In the entries below, switch every "COLMAP" to "Colmap". Give the lines back with nothing else changed.
*** Begin section ***
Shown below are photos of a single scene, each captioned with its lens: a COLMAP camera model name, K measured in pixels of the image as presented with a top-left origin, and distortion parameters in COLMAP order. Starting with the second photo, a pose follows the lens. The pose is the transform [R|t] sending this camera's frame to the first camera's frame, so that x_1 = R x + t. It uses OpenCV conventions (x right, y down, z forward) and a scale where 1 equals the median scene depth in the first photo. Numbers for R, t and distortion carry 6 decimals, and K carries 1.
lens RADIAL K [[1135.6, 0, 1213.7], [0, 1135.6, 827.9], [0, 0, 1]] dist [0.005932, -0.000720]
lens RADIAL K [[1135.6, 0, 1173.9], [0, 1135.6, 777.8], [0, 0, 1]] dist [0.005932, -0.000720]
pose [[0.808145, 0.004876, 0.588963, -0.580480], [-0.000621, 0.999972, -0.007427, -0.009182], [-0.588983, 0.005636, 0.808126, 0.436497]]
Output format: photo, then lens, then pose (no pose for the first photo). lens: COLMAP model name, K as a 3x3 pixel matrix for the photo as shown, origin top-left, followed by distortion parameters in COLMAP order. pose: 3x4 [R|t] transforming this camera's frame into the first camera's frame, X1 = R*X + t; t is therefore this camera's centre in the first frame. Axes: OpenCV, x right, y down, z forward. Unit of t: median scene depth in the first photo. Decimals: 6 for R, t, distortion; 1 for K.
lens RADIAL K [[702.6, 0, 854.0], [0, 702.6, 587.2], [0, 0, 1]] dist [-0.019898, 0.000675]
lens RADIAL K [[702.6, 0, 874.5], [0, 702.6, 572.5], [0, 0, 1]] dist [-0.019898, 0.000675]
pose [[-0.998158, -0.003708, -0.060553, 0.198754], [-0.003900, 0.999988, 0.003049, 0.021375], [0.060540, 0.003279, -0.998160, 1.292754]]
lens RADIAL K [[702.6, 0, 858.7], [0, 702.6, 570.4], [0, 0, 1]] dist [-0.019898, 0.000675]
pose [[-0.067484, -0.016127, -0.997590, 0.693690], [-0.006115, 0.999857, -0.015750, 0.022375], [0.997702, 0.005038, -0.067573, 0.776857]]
*** End section ***
*EXPECTED ANSWER*.
Shown below are photos of a single scene, each captioned with its lens: a Colmap camera model name, K measured in pixels of the image as presented with a top-left origin, and distortion parameters in Colmap order. Starting with the second photo, a pose follows the lens. The pose is the transform [R|t] sending this camera's frame to the first camera's frame, so that x_1 = R x + t. It uses OpenCV conventions (x right, y down, z forward) and a scale where 1 equals the median scene depth in the first photo. Numbers for R, t and distortion carry 6 decimals, and K carries 1.
lens RADIAL K [[1135.6, 0, 1213.7], [0, 1135.6, 827.9], [0, 0, 1]] dist [0.005932, -0.000720]
lens RADIAL K [[1135.6, 0, 1173.9], [0, 1135.6, 777.8], [0, 0, 1]] dist [0.005932, -0.000720]
pose [[0.808145, 0.004876, 0.588963, -0.580480], [-0.000621, 0.999972, -0.007427, -0.009182], [-0.588983, 0.005636, 0.808126, 0.436497]]
Output format: photo, then lens, then pose (no pose for the first photo). lens: Colmap model name, K as a 3x3 pixel matrix for the photo as shown, origin top-left, followed by distortion parameters in Colmap order. pose: 3x4 [R|t] transforming this camera's frame into the first camera's frame, X1 = R*X + t; t is therefore this camera's centre in the first frame. Axes: OpenCV, x right, y down, z forward. Unit of t: median scene depth in the first photo. Decimals: 6 for R, t, distortion; 1 for K.
lens RADIAL K [[702.6, 0, 854.0], [0, 702.6, 587.2], [0, 0, 1]] dist [-0.019898, 0.000675]
lens RADIAL K [[702.6, 0, 874.5], [0, 702.6, 572.5], [0, 0, 1]] dist [-0.019898, 0.000675]
pose [[-0.998158, -0.003708, -0.060553, 0.198754], [-0.003900, 0.999988, 0.003049, 0.021375], [0.060540, 0.003279, -0.998160, 1.292754]]
lens RADIAL K [[702.6, 0, 858.7], [0, 702.6, 570.4], [0, 0, 1]] dist [-0.019898, 0.000675]
pose [[-0.067484, -0.016127, -0.997590, 0.693690], [-0.006115, 0.999857, -0.015750, 0.022375], [0.997702, 0.005038, -0.067573, 0.776857]]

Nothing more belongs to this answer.